The EUR/USD pair is trading at around 1.1230/40 ahead of the close, with modest losses but as said, within the previous weekly range. In the weekly chart, the pair presents a neutral-to-bearish stance, as it is hovering around a mild-bearish 20 SMA, while technical indicators hover around their mid-lines with modest downward slopes, lacking directional conviction. In the same chart, the 200 SMA is flat at around 1.1340, while the 100 SMA turns modestly lower some 400 pips above the current price. The pair is in a long term consolidative phase near yearly lows, with the risk still skewed to the downside.

The daily chart shows that selling interest aligned around a bearish 20 DMA  sent the pair lower, with the level reinforced by the 38.2% retracement of the latest daily decline. The pair is now developing also below a bearish 20 SMA and the 23.6% retracement of the same slide. Technical indicators head in diverging directions but within negative territory, with the Momentum lagging amid the strong daily opening, but the RSI heading south at 46, this last anticipating a downward extension ahead.

The bearish potential will likely accelerate if the pair breaks below 1.1180, the immediate support, with the next relevant level being 1.1106, this year low. Below this last, the 1.1020/40 area comes as the next possible bearish target. The main resistance is 1.1280 where the pair topped these last two weeks, with gains above it favoring a recovery up to the 1.1340/60 price zone.

EUR/USD sentiment poll

The FXStreet Forecast Poll indicates that bull took over EUR/USD, with the sentiment positive in the three time-frame under study. The number of those betting for an advance decreases from 78% in the weekly perspective to 54% in the monthly and quarterly ones.

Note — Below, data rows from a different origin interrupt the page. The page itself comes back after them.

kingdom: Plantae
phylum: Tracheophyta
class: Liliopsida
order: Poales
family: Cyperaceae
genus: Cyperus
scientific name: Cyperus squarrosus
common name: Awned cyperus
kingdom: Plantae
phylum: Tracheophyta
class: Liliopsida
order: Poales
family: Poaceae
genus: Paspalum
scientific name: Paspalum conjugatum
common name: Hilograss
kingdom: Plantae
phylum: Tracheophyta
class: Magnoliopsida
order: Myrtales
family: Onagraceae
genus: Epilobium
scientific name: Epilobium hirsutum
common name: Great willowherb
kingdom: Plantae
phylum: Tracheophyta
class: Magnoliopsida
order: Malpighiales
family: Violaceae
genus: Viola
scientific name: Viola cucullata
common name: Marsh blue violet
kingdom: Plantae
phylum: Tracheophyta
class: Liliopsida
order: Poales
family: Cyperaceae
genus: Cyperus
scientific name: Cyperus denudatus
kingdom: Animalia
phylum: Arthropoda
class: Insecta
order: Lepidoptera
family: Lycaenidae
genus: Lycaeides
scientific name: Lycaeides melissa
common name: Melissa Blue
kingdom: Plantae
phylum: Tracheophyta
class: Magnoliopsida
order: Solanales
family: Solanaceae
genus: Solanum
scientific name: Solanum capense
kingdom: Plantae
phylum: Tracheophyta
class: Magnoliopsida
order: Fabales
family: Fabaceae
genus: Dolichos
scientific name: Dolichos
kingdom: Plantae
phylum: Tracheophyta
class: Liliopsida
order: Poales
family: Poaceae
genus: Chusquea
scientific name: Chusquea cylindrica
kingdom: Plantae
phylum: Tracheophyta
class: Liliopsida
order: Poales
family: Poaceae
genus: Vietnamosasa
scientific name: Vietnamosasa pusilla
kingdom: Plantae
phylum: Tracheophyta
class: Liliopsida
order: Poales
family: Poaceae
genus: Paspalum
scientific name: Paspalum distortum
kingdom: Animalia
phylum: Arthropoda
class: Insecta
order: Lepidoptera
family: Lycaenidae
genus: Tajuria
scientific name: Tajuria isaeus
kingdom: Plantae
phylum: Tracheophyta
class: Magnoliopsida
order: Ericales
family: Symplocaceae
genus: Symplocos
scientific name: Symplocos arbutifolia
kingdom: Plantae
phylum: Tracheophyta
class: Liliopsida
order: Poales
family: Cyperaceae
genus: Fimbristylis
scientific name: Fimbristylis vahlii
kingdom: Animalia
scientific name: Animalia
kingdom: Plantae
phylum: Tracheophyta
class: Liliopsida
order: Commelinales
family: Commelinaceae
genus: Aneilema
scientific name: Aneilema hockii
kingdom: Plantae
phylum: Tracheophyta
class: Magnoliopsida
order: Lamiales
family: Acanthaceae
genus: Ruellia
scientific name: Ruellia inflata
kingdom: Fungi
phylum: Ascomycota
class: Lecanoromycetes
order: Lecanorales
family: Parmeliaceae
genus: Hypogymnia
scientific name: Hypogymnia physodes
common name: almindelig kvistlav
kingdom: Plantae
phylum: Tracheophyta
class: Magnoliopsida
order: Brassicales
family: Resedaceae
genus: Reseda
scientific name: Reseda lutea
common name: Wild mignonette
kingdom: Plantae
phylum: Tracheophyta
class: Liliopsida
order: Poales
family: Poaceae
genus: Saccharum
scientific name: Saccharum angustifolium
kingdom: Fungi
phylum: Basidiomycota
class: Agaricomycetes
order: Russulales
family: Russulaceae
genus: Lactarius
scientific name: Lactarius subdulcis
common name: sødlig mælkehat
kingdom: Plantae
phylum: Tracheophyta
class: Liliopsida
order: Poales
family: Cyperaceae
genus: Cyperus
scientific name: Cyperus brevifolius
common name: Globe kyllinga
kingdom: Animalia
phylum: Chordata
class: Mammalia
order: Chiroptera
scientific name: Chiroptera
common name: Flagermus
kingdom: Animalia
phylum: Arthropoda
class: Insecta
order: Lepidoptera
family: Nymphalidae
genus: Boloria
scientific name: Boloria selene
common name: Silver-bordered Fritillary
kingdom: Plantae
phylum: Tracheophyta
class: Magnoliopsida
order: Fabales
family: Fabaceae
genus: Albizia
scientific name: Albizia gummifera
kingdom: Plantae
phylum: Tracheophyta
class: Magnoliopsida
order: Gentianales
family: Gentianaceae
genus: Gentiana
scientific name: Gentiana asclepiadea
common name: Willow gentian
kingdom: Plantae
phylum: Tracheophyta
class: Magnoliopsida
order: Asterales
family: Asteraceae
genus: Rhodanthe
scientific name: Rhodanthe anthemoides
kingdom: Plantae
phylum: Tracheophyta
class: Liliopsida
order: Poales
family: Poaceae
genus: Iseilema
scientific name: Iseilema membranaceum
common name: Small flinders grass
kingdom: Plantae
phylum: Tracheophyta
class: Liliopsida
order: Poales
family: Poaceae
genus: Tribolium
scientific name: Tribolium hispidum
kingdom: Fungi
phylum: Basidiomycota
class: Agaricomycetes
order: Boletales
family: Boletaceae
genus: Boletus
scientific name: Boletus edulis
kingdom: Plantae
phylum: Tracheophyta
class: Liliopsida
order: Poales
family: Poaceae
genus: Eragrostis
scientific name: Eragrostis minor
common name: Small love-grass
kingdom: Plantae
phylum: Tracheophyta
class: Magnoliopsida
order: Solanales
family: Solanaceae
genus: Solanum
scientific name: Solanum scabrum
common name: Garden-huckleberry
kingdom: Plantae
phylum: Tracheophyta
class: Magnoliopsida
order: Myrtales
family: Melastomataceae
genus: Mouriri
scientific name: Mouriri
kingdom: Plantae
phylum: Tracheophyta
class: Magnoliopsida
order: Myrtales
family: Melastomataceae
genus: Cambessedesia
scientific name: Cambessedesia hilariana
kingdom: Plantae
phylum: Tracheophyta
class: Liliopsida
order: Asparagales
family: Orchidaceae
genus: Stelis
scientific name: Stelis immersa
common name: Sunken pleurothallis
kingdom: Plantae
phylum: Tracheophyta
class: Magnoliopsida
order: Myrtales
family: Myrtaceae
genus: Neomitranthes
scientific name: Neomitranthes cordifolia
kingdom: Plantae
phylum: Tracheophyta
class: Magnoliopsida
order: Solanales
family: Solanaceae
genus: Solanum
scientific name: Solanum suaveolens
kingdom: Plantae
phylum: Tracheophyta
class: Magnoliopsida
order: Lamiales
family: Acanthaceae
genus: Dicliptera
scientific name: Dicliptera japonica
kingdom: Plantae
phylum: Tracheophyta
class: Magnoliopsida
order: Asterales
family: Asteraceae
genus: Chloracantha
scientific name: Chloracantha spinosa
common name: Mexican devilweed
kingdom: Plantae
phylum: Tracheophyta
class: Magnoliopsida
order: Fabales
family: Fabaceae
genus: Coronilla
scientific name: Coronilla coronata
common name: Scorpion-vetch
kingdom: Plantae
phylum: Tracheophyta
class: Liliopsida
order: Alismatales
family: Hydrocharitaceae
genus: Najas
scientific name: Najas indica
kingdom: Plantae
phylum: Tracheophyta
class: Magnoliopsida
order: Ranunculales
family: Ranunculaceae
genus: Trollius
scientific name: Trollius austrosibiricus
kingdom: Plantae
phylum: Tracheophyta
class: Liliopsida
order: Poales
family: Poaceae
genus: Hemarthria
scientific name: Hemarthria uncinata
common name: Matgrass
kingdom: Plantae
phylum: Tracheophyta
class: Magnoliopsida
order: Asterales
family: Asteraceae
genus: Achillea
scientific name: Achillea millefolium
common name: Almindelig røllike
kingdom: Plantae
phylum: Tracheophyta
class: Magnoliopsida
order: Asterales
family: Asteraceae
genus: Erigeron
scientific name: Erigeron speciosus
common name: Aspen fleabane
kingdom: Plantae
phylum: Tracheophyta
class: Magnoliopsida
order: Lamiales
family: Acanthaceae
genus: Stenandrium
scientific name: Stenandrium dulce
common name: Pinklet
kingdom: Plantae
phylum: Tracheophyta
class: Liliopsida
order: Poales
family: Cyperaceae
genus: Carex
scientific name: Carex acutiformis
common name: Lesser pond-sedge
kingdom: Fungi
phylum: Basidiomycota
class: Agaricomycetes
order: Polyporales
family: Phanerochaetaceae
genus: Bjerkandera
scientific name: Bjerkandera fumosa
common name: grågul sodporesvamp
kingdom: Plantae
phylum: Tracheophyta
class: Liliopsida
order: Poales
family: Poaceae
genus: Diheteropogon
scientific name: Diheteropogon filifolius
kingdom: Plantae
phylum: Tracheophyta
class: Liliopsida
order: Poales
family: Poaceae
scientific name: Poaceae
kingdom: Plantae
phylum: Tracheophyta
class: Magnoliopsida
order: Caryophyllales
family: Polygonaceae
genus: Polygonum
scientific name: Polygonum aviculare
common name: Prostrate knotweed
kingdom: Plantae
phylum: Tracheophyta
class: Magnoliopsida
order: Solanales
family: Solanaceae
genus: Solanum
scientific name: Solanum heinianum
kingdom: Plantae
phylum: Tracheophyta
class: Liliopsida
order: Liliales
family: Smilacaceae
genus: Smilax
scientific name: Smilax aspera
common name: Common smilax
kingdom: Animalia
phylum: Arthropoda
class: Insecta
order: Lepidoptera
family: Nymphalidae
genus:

For the upcoming week, the average target is 1.1277, which increases to 1.1323 for the three-month estimate.

The Overview chart shows that the largest accumulation of targets comes just above the current level in the weekly and monthly views, while in the larger perspective, most polled experts are seeing the pair between 1.10 and 1.14, with a few exceptions pointing for higher targets above 1.15.  The moving averages lack directional momentum although in the shorter term, are slowly turning south, reflecting that bulls are not yet fully convinced.